DATA ROWS:

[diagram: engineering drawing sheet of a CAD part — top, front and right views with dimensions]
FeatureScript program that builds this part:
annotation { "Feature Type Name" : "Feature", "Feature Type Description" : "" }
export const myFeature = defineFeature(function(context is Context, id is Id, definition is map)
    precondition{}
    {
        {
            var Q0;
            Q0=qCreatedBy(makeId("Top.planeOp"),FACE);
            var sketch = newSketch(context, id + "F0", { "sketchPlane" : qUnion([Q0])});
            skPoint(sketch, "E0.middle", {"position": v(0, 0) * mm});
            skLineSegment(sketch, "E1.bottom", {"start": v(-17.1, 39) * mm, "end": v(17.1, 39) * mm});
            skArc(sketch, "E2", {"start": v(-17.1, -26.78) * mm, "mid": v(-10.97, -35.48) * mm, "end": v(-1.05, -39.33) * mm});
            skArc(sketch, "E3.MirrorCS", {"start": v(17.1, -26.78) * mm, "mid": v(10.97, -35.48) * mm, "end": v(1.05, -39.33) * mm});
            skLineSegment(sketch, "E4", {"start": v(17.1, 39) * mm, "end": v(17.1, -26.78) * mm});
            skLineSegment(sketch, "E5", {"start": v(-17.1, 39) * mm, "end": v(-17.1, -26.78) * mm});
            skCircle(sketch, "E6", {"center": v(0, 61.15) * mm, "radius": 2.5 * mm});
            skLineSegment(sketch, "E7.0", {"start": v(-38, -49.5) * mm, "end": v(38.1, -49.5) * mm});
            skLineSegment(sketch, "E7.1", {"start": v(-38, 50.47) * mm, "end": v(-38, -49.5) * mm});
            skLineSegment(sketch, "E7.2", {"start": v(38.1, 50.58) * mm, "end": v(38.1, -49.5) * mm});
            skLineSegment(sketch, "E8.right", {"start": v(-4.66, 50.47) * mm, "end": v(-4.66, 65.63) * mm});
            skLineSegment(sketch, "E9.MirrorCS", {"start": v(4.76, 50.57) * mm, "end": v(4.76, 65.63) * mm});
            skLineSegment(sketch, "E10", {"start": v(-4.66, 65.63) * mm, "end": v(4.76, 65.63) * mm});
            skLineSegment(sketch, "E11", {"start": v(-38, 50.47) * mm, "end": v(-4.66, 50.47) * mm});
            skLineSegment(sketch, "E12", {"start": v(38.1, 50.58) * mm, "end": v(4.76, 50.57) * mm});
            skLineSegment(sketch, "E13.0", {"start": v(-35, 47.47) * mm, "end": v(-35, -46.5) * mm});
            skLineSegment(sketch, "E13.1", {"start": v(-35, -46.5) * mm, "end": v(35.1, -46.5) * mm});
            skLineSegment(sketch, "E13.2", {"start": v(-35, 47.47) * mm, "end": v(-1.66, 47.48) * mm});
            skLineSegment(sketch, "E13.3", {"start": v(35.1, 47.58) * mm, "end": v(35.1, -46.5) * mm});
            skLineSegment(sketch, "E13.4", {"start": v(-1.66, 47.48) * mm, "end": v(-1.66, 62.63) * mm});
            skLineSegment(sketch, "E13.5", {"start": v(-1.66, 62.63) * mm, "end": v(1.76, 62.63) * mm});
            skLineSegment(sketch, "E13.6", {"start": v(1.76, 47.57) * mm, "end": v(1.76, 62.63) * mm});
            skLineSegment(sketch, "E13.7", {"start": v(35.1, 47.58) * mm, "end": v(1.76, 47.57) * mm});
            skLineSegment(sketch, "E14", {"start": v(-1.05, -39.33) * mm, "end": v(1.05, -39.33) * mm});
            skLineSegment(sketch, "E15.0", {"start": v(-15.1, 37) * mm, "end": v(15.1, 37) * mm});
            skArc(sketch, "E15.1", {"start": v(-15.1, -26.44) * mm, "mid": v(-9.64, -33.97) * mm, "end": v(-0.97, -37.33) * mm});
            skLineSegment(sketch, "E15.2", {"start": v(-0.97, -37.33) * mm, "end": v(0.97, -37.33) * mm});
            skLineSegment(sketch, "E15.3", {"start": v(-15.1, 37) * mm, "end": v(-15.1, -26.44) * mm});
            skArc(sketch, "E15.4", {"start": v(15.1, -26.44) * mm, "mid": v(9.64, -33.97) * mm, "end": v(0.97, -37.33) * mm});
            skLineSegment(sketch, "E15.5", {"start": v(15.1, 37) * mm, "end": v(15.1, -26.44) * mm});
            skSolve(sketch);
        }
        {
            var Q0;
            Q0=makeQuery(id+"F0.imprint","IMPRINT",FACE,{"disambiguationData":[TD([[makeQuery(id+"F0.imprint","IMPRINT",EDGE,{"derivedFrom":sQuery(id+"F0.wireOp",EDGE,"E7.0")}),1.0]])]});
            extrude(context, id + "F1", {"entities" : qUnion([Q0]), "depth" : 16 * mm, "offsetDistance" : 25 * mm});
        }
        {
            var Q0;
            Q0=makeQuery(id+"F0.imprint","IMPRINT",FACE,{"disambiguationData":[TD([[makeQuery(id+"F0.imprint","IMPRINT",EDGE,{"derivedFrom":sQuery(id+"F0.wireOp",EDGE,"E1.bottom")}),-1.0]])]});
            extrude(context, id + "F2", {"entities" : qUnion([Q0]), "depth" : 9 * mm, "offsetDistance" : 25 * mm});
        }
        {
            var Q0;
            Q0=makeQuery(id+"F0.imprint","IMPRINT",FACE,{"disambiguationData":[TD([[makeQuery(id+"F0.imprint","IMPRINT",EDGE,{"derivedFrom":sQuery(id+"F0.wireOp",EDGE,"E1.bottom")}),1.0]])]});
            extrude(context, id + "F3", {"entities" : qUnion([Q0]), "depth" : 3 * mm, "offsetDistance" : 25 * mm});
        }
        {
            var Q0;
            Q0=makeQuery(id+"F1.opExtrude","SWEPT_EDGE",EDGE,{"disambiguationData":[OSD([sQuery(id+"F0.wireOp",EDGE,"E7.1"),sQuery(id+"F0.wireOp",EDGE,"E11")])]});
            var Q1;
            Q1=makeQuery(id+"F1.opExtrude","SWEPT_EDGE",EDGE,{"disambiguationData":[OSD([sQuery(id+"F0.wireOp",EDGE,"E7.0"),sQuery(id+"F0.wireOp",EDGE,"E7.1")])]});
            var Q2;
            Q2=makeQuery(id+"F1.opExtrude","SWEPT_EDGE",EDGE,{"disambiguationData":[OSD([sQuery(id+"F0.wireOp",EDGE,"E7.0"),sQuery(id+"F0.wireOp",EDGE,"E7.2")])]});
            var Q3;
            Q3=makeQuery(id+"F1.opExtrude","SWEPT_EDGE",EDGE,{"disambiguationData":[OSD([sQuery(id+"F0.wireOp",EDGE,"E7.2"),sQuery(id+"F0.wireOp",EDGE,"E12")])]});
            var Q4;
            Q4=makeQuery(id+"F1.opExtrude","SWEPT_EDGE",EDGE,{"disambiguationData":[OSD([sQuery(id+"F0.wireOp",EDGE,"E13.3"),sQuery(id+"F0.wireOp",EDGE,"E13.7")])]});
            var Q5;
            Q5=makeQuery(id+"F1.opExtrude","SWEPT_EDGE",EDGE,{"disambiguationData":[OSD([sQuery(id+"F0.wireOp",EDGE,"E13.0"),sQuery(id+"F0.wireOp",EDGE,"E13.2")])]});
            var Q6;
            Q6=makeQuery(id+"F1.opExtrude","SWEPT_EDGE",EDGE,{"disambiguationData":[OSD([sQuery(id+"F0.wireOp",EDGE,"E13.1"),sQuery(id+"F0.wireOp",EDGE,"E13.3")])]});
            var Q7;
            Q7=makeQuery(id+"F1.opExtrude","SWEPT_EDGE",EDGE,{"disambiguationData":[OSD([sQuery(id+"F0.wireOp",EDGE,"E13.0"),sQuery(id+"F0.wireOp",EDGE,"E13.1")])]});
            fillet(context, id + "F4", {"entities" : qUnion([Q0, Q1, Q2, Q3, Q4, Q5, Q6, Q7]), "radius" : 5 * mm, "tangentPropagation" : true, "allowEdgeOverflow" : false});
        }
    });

==

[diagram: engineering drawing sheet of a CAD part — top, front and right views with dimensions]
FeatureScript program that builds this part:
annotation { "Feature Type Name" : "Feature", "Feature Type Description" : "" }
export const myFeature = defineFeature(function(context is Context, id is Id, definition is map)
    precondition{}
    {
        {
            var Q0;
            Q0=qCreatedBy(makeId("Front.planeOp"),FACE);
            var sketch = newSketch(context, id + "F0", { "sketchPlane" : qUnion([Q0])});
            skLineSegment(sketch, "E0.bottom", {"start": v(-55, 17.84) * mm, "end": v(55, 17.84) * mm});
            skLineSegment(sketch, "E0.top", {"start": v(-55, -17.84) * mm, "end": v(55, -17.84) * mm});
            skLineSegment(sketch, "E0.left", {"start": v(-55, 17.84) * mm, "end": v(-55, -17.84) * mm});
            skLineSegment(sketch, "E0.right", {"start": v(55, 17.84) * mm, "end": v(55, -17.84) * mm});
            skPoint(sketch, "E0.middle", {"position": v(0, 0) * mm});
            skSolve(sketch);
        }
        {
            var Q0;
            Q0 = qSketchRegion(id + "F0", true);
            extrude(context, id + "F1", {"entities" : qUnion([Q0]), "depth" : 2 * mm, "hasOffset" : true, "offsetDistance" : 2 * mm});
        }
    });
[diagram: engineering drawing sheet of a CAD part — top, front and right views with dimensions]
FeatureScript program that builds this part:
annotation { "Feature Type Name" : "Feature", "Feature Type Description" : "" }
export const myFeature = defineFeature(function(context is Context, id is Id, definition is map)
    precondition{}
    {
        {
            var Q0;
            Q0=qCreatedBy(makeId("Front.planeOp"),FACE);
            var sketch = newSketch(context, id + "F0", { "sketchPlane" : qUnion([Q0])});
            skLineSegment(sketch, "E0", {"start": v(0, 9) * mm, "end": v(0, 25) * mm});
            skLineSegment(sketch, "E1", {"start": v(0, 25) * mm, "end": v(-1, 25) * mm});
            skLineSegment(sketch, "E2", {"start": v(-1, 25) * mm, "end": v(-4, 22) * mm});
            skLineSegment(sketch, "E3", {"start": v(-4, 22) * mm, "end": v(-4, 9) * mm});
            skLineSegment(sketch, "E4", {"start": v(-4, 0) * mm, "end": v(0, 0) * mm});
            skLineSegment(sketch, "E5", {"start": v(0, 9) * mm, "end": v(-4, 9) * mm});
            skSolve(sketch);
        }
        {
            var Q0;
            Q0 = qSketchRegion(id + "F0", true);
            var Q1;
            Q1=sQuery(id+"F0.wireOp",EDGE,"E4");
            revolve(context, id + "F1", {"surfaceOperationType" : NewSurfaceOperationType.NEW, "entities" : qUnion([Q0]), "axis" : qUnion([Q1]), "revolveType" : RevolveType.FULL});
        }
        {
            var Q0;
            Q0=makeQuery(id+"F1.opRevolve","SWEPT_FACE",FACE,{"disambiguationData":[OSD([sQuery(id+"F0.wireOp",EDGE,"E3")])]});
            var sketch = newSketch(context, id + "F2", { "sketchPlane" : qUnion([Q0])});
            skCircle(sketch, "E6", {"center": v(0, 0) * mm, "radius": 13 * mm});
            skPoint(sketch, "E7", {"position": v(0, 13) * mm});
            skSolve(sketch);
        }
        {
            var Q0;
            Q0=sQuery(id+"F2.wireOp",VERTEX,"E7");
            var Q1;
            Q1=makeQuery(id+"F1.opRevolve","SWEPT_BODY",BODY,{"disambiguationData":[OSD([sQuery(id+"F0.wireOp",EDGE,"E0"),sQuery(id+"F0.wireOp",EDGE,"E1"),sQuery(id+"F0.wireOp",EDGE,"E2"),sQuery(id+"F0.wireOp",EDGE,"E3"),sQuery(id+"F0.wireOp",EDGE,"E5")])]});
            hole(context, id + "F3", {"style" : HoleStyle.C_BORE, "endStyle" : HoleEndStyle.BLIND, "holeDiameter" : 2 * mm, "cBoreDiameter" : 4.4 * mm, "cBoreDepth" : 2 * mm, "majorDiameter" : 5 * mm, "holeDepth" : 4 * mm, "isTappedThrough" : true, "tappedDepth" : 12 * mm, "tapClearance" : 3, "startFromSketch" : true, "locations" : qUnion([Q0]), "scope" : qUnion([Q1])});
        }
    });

--

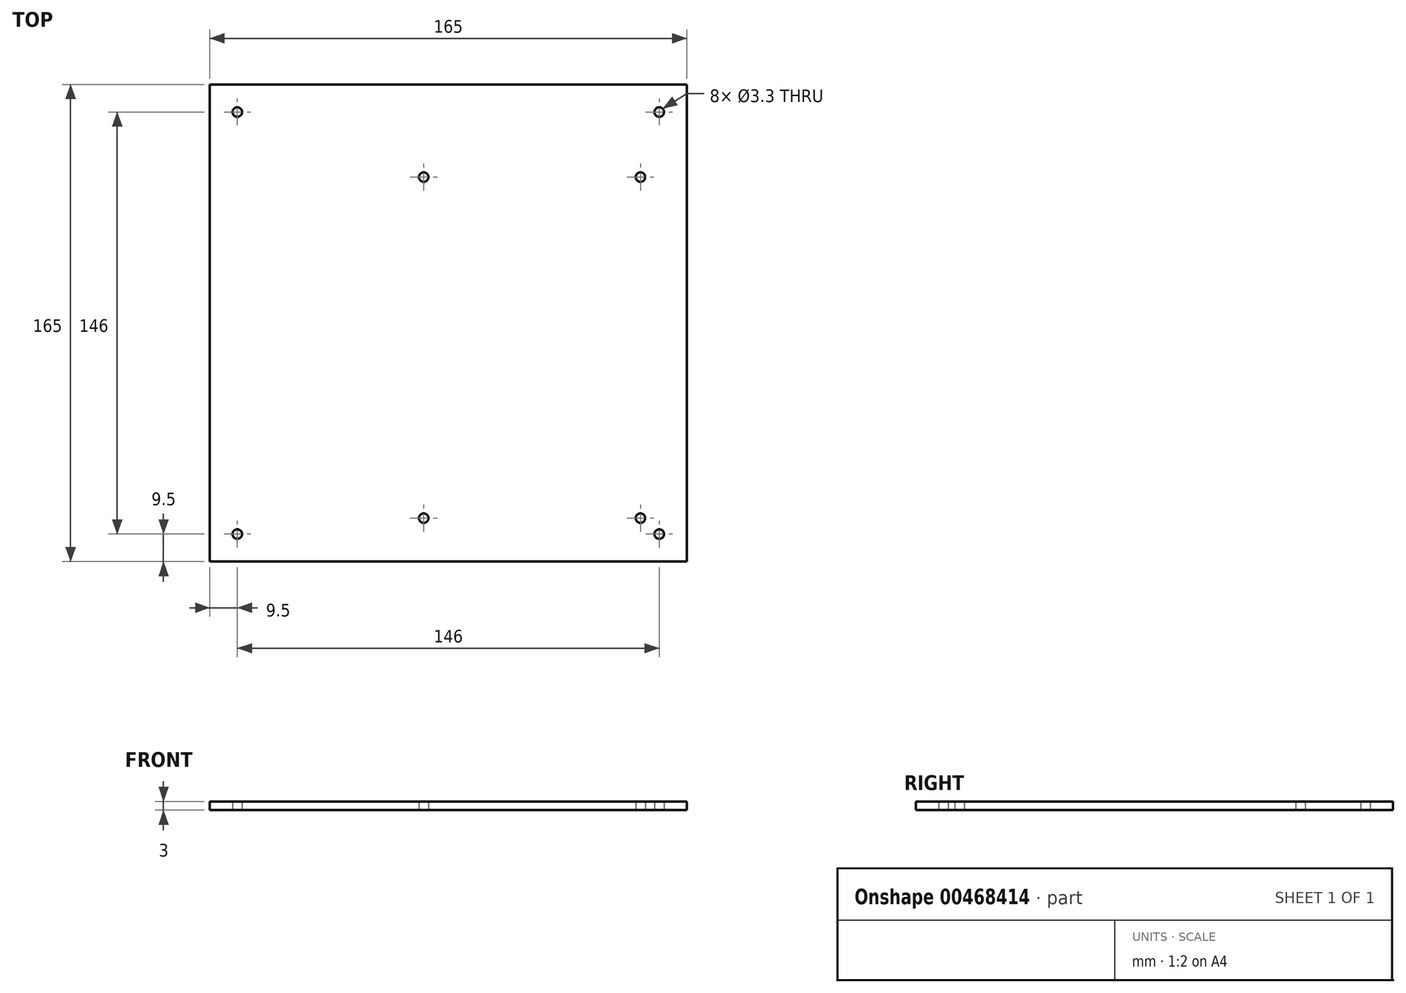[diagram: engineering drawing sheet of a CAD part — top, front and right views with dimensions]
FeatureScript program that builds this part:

WORK TO DO: Pull out every line in the rows above that contains the string "MirrorCS".

FINISHED TASK:
            skArc(sketch, "E3.MirrorCS", {"start": v(17.1, -26.78) * mm, "mid": v(10.97, -35.48) * mm, "end": v(1.05, -39.33) * mm});
            skLineSegment(sketch, "E9.MirrorCS", {"start": v(4.76, 50.57) * mm, "end": v(4.76, 65.63) * mm});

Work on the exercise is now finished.